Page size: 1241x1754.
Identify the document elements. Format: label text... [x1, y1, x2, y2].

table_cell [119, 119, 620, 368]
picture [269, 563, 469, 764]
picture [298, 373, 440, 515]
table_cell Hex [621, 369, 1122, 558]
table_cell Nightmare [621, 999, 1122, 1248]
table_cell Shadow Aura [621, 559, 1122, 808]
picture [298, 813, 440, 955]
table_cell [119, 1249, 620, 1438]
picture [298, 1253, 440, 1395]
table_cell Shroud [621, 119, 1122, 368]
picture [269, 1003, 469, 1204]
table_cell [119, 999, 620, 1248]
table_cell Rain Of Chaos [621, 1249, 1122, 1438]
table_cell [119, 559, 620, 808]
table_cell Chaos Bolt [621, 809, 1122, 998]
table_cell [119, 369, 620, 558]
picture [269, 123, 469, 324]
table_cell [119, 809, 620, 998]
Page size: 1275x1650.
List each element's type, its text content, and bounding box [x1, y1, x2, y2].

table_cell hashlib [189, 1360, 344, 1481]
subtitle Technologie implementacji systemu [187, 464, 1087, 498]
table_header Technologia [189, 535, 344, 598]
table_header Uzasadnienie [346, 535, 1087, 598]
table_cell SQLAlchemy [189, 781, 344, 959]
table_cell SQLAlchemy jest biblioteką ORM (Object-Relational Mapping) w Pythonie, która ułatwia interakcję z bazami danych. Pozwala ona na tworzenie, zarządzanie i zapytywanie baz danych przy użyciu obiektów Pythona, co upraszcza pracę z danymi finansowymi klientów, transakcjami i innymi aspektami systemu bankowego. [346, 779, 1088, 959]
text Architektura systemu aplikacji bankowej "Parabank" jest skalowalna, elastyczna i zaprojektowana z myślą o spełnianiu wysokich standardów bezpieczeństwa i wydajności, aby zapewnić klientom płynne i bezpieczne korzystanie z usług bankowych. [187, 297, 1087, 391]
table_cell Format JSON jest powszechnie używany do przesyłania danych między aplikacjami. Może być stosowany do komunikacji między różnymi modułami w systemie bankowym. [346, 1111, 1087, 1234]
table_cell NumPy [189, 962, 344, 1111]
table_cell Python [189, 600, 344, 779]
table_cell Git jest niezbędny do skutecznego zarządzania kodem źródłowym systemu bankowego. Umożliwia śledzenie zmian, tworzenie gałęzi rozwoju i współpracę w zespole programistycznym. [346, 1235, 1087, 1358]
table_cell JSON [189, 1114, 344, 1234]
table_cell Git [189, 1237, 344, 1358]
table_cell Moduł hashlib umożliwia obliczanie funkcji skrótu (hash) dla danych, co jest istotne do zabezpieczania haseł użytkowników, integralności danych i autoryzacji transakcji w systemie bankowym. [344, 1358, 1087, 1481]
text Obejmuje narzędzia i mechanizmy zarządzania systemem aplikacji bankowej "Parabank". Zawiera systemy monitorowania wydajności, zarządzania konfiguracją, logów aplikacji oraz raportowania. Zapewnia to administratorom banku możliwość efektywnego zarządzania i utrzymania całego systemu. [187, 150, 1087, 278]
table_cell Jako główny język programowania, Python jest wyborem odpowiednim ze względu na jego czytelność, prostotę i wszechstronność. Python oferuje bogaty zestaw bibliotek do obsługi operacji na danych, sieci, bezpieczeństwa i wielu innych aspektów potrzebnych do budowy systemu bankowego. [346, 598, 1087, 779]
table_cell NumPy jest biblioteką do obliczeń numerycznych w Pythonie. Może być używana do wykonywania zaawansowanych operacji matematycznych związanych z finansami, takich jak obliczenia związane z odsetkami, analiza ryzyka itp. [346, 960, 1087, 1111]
*****
* _PROBLEM REQUIREMENTS_
Arrange every line of the material above as a Markdown table with the columns Row and Entry. Number each line in order, and skip the blank lines.

* _WRITTEN REPLY_
| Row | Entry |
|---|---|
| 1 | Page size: 1241x1754. |
| 2 | Identify the document elements. Format: label text... [x1, y1, x2, y2]. |
| 3 | table_cell [119, 119, 620, 368] |
| 4 | picture [269, 563, 469, 764] |
| 5 | picture [298, 373, 440, 515] |
| 6 | table_cell Hex [621, 369, 1122, 558] |
| 7 | table_cell Nightmare [621, 999, 1122, 1248] |
| 8 | table_cell Shadow Aura [621, 559, 1122, 808] |
| 9 | picture [298, 813, 440, 955] |
| 10 | table_cell [119, 1249, 620, 1438] |
| 11 | picture [298, 1253, 440, 1395] |
| 12 | table_cell Shroud [621, 119, 1122, 368] |
| 13 | picture [269, 1003, 469, 1204] |
| 14 | table_cell [119, 999, 620, 1248] |
| 15 | table_cell Rain Of Chaos [621, 1249, 1122, 1438] |
| 16 | table_cell [119, 559, 620, 808] |
| 17 | table_cell Chaos Bolt [621, 809, 1122, 998] |
| 18 | table_cell [119, 369, 620, 558] |
| 19 | picture [269, 123, 469, 324] |
| 20 | table_cell [119, 809, 620, 998] |
| 21 | Page size: 1275x1650. |
| 22 | List each element's type, its text content, and bounding box [x1, y1, x2, y2]. |
| 23 | table_cell hashlib [189, 1360, 344, 1481] |
| 24 | subtitle Technologie implementacji systemu [187, 464, 1087, 498] |
| 25 | table_header Technologia [189, 535, 344, 598] |
| 26 | table_header Uzasadnienie [346, 535, 1087, 598] |
| 27 | table_cell SQLAlchemy [189, 781, 344, 959] |
| 28 | table_cell SQLAlchemy jest biblioteką ORM (Object-Relational Mapping) w Pythonie, która ułatwia interakcję z bazami danych. Pozwala ona na tworzenie, zarządzanie i zapytywanie baz danych przy użyciu obiektów Pythona, co upraszcza pracę z danymi finansowymi klientów, transakcjami i innymi aspektami systemu bankowego. [346, 779, 1088, 959] |
| 29 | text Architektura systemu aplikacji bankowej "Parabank" jest skalowalna, elastyczna i zaprojektowana z myślą o spełnianiu wysokich standardów bezpieczeństwa i wydajności, aby zapewnić klientom płynne i bezpieczne korzystanie z usług bankowych. [187, 297, 1087, 391] |
| 30 | table_cell Format JSON jest powszechnie używany do przesyłania danych między aplikacjami. Może być stosowany do komunikacji między różnymi modułami w systemie bankowym. [346, 1111, 1087, 1234] |
| 31 | table_cell NumPy [189, 962, 344, 1111] |
| 32 | table_cell Python [189, 600, 344, 779] |
| 33 | table_cell Git jest niezbędny do skutecznego zarządzania kodem źródłowym systemu bankowego. Umożliwia śledzenie zmian, tworzenie gałęzi rozwoju i współpracę w zespole programistycznym. [346, 1235, 1087, 1358] |
| 34 | table_cell JSON [189, 1114, 344, 1234] |
| 35 | table_cell Git [189, 1237, 344, 1358] |
| 36 | table_cell Moduł hashlib umożliwia obliczanie funkcji skrótu (hash) dla danych, co jest istotne do zabezpieczania haseł użytkowników, integralności danych i autoryzacji transakcji w systemie bankowym. [344, 1358, 1087, 1481] |
| 37 | text Obejmuje narzędzia i mechanizmy zarządzania systemem aplikacji bankowej "Parabank". Zawiera systemy monitorowania wydajności, zarządzania konfiguracją, logów aplikacji oraz raportowania. Zapewnia to administratorom banku możliwość efektywnego zarządzania i utrzymania całego systemu. [187, 150, 1087, 278] |
| 38 | table_cell Jako główny język programowania, Python jest wyborem odpowiednim ze względu na jego czytelność, prostotę i wszechstronność. Python oferuje bogaty zestaw bibliotek do obsługi operacji na danych, sieci, bezpieczeństwa i wielu innych aspektów potrzebnych do budowy systemu bankowego. [346, 598, 1087, 779] |
| 39 | table_cell NumPy jest biblioteką do obliczeń numerycznych w Pythonie. Może być używana do wykonywania zaawansowanych operacji matematycznych związanych z finansami, takich jak obliczenia związane z odsetkami, analiza ryzyka itp. [346, 960, 1087, 1111] |